Gordon Brown convened the Chilcot inquiry. Nobody forced him to. He’s agreed to appear before it, which he didn’t have to do, and he’s now offered, out of the blue, to do so before the election, even though Sir John had already specifically told him he wouldn’t have to. Realistically, there aren’t many reasons why somebody would behave like this. That’s why I’ve cobbled together my theory, which holds that he planned this years ago. That’s how it would happen in a film, anyway. He’d be a man who had something to say, who had set up an arena in which to say it, and who had determined to get it said at the best possible moment.
Because the only logical alternative, surely, is that he’s a short-termist idiot who always takes the easy option, who has spent the best part of the last decade wriggling himself into a corner, and who is about to come badly a cropper at the very worse possible time.
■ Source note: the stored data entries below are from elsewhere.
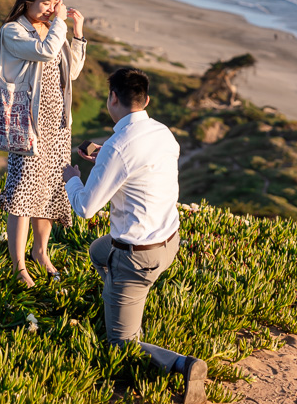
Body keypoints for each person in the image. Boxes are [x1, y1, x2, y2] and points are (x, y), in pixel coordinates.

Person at [62, 68, 207, 404]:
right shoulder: (163, 134)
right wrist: (102, 155)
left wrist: (72, 177)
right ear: (146, 100)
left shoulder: (118, 148)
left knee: (120, 344)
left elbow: (84, 208)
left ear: (113, 98)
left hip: (136, 257)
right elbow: (141, 168)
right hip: (169, 241)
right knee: (99, 252)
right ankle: (120, 300)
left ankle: (182, 366)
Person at [0, 0, 86, 286]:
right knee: (22, 193)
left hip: (58, 125)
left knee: (51, 190)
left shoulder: (54, 28)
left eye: (57, 2)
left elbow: (71, 72)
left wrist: (78, 33)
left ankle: (40, 252)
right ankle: (18, 265)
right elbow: (44, 51)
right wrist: (59, 23)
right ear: (28, 1)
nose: (53, 8)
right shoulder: (13, 32)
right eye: (47, 3)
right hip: (27, 124)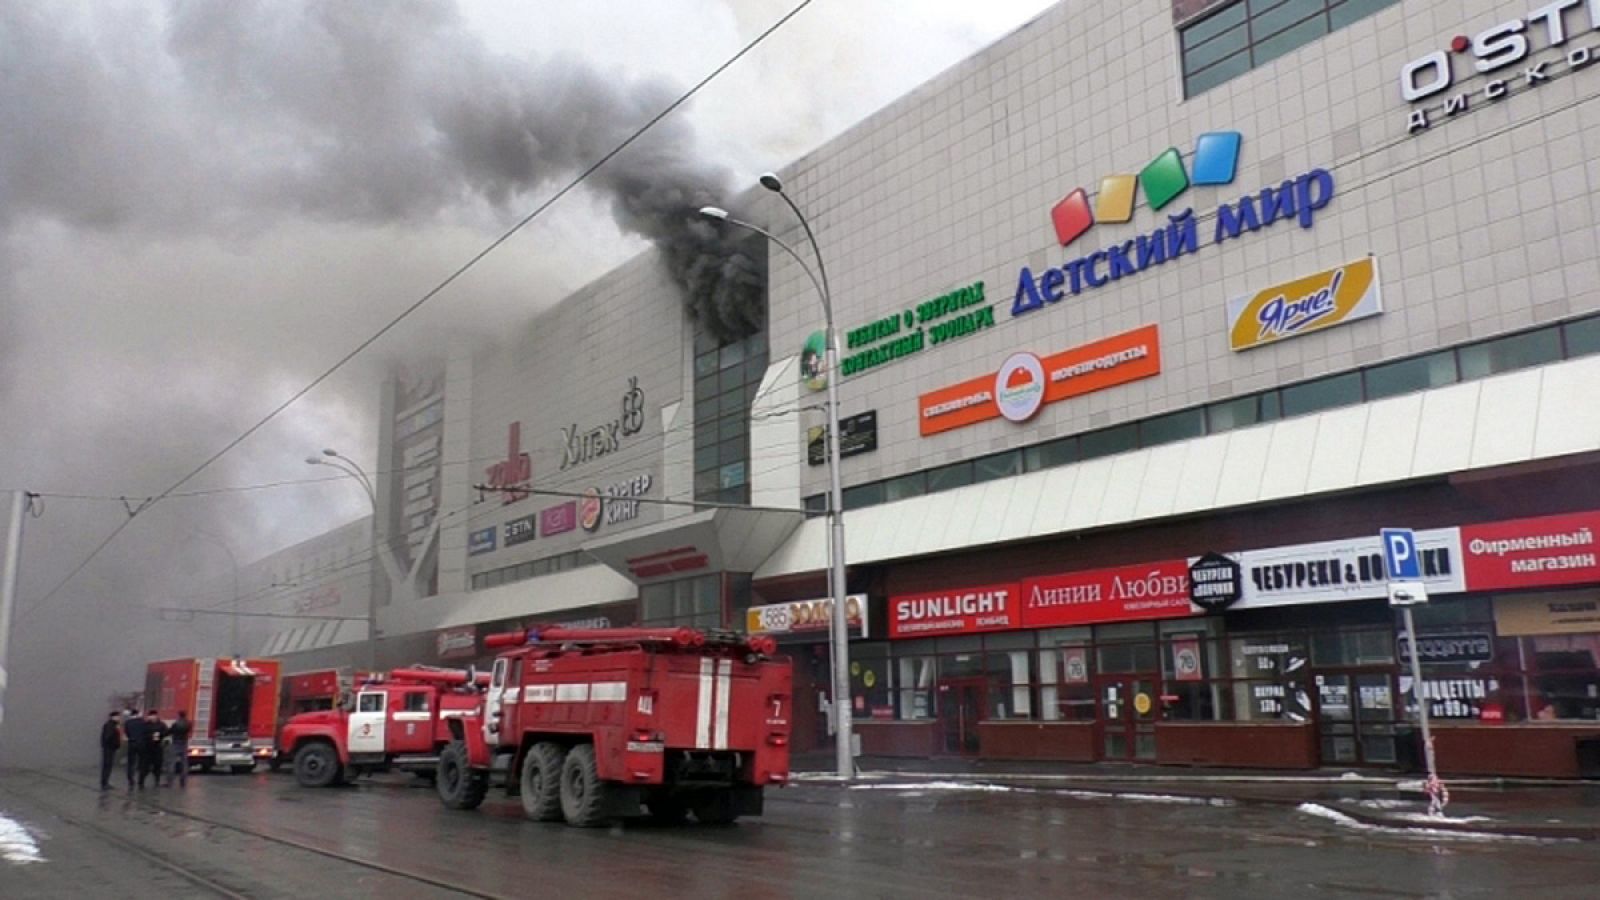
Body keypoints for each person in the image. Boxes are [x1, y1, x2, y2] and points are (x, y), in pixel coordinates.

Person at [138, 710, 167, 789]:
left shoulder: (161, 725)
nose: (153, 717)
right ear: (149, 717)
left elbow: (165, 733)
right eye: (151, 716)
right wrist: (149, 737)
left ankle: (157, 781)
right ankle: (141, 782)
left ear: (156, 716)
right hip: (147, 748)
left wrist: (161, 736)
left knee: (157, 766)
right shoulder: (145, 725)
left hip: (157, 748)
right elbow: (141, 735)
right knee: (145, 766)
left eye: (154, 715)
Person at [122, 706, 146, 790]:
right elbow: (145, 732)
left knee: (131, 762)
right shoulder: (142, 722)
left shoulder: (127, 723)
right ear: (138, 714)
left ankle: (130, 779)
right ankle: (141, 780)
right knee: (142, 762)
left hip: (132, 744)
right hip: (141, 744)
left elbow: (127, 733)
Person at [167, 710, 193, 787]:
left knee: (172, 763)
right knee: (184, 763)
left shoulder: (175, 724)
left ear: (179, 715)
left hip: (175, 743)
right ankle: (183, 781)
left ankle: (170, 781)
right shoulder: (188, 724)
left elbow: (169, 732)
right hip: (184, 743)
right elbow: (188, 731)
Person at [99, 711, 122, 790]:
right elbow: (108, 737)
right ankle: (105, 783)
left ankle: (105, 782)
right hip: (109, 749)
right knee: (107, 765)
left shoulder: (111, 725)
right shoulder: (110, 725)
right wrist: (113, 744)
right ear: (113, 717)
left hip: (109, 748)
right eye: (118, 716)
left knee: (107, 765)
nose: (119, 718)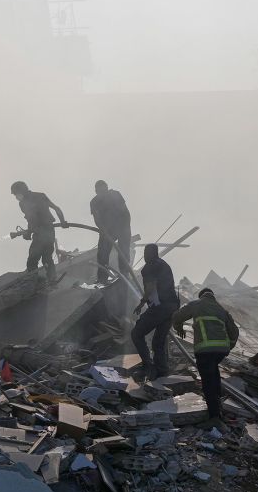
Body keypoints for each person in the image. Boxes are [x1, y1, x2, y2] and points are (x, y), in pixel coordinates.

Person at [172, 287, 239, 428]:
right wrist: (228, 347)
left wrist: (178, 327)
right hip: (220, 351)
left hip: (205, 350)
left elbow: (177, 316)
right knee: (214, 376)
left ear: (201, 296)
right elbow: (234, 332)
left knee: (208, 382)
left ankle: (214, 417)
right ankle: (218, 408)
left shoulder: (196, 304)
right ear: (213, 297)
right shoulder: (222, 310)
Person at [130, 243, 179, 381]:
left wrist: (141, 303)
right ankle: (162, 372)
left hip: (160, 307)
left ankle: (148, 366)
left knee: (137, 333)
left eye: (146, 253)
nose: (144, 256)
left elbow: (151, 286)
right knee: (158, 341)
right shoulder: (164, 264)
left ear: (151, 253)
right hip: (172, 307)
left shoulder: (150, 266)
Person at [10, 181, 67, 280]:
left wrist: (28, 233)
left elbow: (31, 219)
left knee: (32, 261)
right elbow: (57, 209)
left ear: (21, 192)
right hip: (49, 231)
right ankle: (52, 280)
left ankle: (33, 283)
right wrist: (62, 222)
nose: (16, 197)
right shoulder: (41, 196)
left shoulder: (23, 203)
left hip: (40, 233)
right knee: (47, 257)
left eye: (16, 194)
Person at [89, 180, 132, 284]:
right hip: (107, 231)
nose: (103, 193)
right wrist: (103, 231)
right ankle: (102, 278)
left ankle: (124, 274)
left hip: (122, 227)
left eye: (104, 190)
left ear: (107, 188)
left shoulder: (115, 194)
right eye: (100, 191)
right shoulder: (94, 202)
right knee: (102, 254)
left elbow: (125, 212)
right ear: (96, 191)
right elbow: (97, 219)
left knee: (124, 251)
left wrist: (125, 228)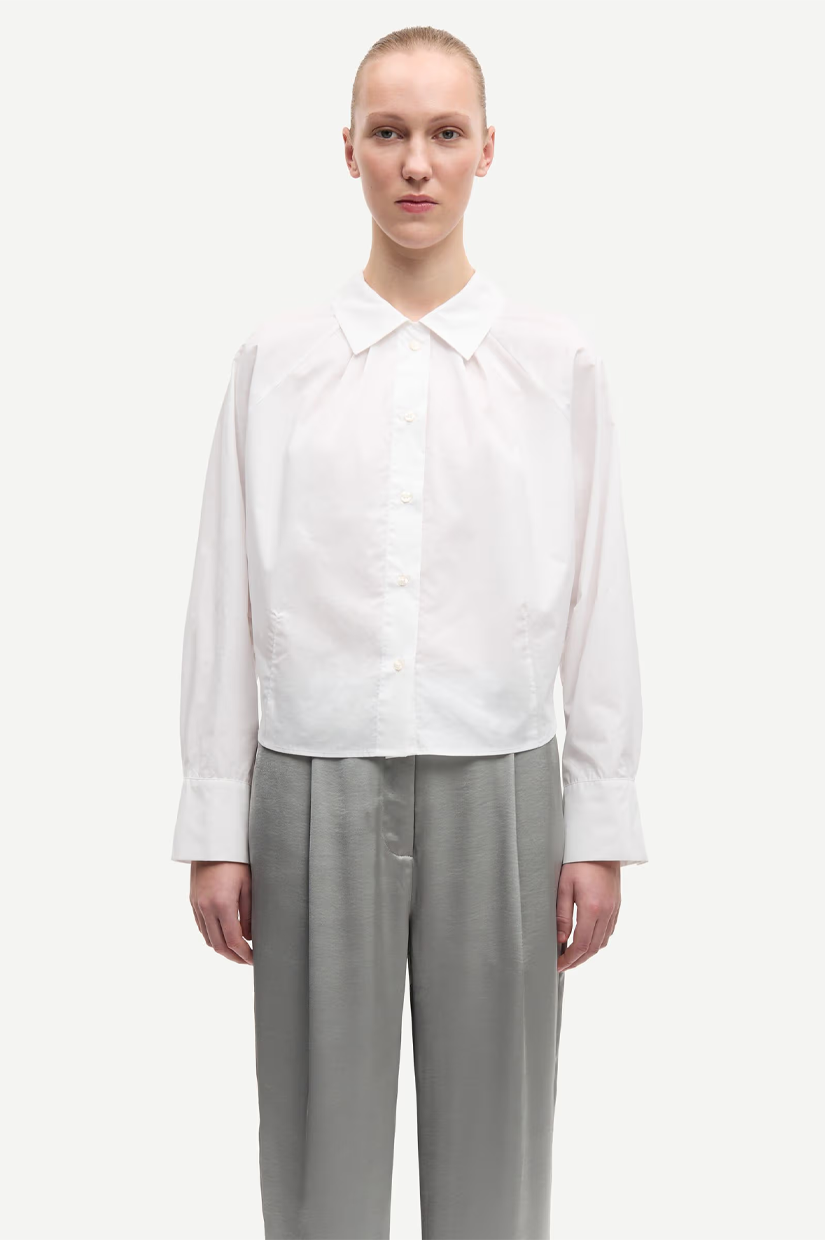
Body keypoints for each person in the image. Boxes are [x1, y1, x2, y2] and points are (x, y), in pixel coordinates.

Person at [171, 23, 647, 1240]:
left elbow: (597, 592)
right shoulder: (277, 360)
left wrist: (597, 819)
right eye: (389, 133)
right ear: (349, 151)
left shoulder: (557, 362)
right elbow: (225, 590)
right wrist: (217, 817)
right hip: (313, 779)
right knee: (317, 1158)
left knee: (497, 1153)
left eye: (444, 133)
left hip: (502, 779)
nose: (417, 163)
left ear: (489, 149)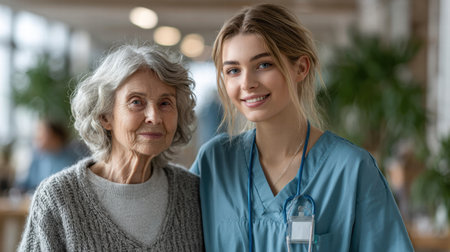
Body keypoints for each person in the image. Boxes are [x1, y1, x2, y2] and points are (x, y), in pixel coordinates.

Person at [191, 3, 413, 252]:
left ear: (301, 67)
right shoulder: (214, 163)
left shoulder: (350, 170)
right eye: (233, 70)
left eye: (264, 65)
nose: (247, 83)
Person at [19, 44, 204, 251]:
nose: (154, 117)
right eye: (136, 102)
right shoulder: (57, 198)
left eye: (165, 103)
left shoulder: (193, 192)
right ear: (105, 116)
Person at [15, 118, 82, 193]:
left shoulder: (72, 160)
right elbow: (25, 183)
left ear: (56, 137)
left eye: (42, 133)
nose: (37, 137)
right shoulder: (37, 158)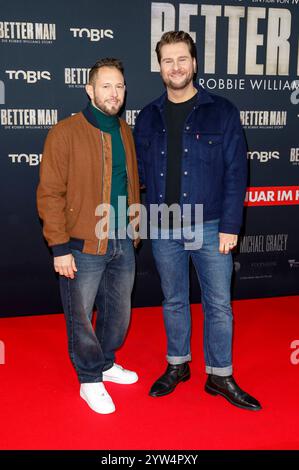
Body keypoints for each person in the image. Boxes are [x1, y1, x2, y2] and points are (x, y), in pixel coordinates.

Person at [134, 31, 261, 411]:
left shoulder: (222, 111)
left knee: (219, 303)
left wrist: (230, 226)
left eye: (182, 59)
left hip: (210, 223)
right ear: (160, 67)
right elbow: (137, 171)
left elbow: (237, 172)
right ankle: (178, 365)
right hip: (163, 223)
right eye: (168, 60)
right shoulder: (147, 116)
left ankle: (220, 375)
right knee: (173, 300)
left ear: (194, 63)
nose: (176, 67)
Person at [37, 58, 140, 415]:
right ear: (90, 89)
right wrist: (60, 247)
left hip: (122, 240)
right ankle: (89, 379)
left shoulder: (124, 129)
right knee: (80, 315)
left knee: (118, 313)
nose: (114, 93)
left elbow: (128, 184)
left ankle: (106, 362)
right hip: (82, 245)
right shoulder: (64, 133)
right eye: (107, 86)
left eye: (120, 86)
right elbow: (50, 193)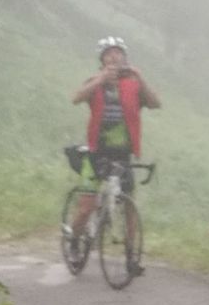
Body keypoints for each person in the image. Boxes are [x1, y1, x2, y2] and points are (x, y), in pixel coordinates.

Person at [67, 37, 160, 259]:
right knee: (86, 207)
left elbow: (156, 103)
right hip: (96, 152)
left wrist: (140, 77)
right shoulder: (94, 80)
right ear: (102, 59)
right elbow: (76, 98)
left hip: (123, 153)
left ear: (125, 57)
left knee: (129, 206)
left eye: (118, 53)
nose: (114, 56)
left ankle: (131, 253)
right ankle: (74, 242)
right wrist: (99, 80)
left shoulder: (133, 84)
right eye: (109, 53)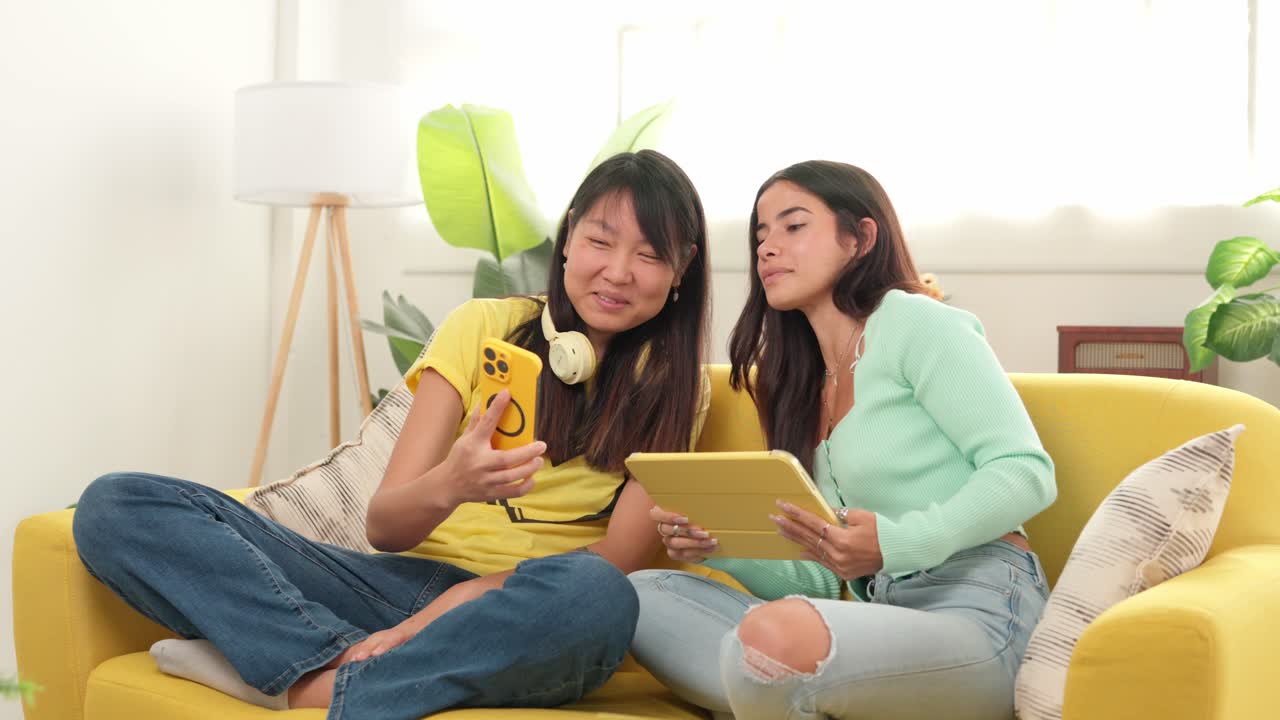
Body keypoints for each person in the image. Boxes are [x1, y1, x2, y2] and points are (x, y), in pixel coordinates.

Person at [72, 149, 710, 719]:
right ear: (569, 238)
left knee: (599, 596)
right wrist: (451, 485)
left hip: (520, 612)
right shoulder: (482, 326)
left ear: (680, 273)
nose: (619, 271)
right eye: (601, 240)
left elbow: (613, 562)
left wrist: (419, 630)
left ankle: (310, 685)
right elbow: (385, 527)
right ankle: (330, 664)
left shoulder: (678, 390)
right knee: (116, 505)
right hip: (391, 587)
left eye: (650, 255)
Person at [629, 160, 1056, 720]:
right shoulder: (798, 379)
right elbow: (823, 572)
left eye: (794, 226)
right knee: (640, 594)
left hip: (977, 611)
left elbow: (1025, 471)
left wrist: (897, 544)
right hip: (869, 618)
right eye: (760, 235)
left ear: (860, 238)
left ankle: (778, 682)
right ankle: (791, 686)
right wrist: (719, 545)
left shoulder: (918, 325)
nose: (767, 249)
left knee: (770, 640)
Actually, 9 per cent is pushing it a bit, isn’t it? Best make it 5. Or maybe 3.
‘There aren’t many films which are truly important,’ Alex Salmond once said to me, ‘but this one is.’ We were talking about Braveheart, Mel Gibson’s fanciful re-imagining of the life of William Wallace, and the way that, in Salmond’s view, it directly helped to bring about Scottish devolution.
Not just Salmond’s view, actually, but mine, too. Grim, eh? I’m actually quite fond of Braveheart, but I do concur with the consensus among critics that it is the worst ever film to have won Best Picture at the Oscars. Most likely this is a distinction Braveheart will lose in about six weeks, thanks to Avatar.
I think Avatar might be a truly important film, too, in terms of environmental awareness, and capitalist colonialism, and the general unacceptability of invading places to steal their stuff. Never underestimate the mind-shifting power of a quite rubbish film. It’s not the good ones that change the world, but the rubbish ones.
A thousand war films shaped our impressions of Nazis far more effectively than Schindler’s List. Gay rights advanced enormously in the 1990s, not because of Tom Hanks’s humourless swooning in Philadelphia, but because of a thousand rip-offs of Rupert Everett’s cuddly campery in My Best Friend’s Wedding. It wasn’t Malcolm X that revolutionised the race debate in America, but Eddie Murphy in The Klumps.
Right now, there seems to be a spate of Australian films about Aborigines. There are bittersweet love stories, and grim tales of alcoholism and abuse, but the hit seems to be Bran Nue Dae, shown last week at the Sundance Film Festival. According to quite a few reviews, it’s ‘important’, too. It’s also a feel-good musical. Film is a low art.
Hugo Rifkind is a writer for the Times.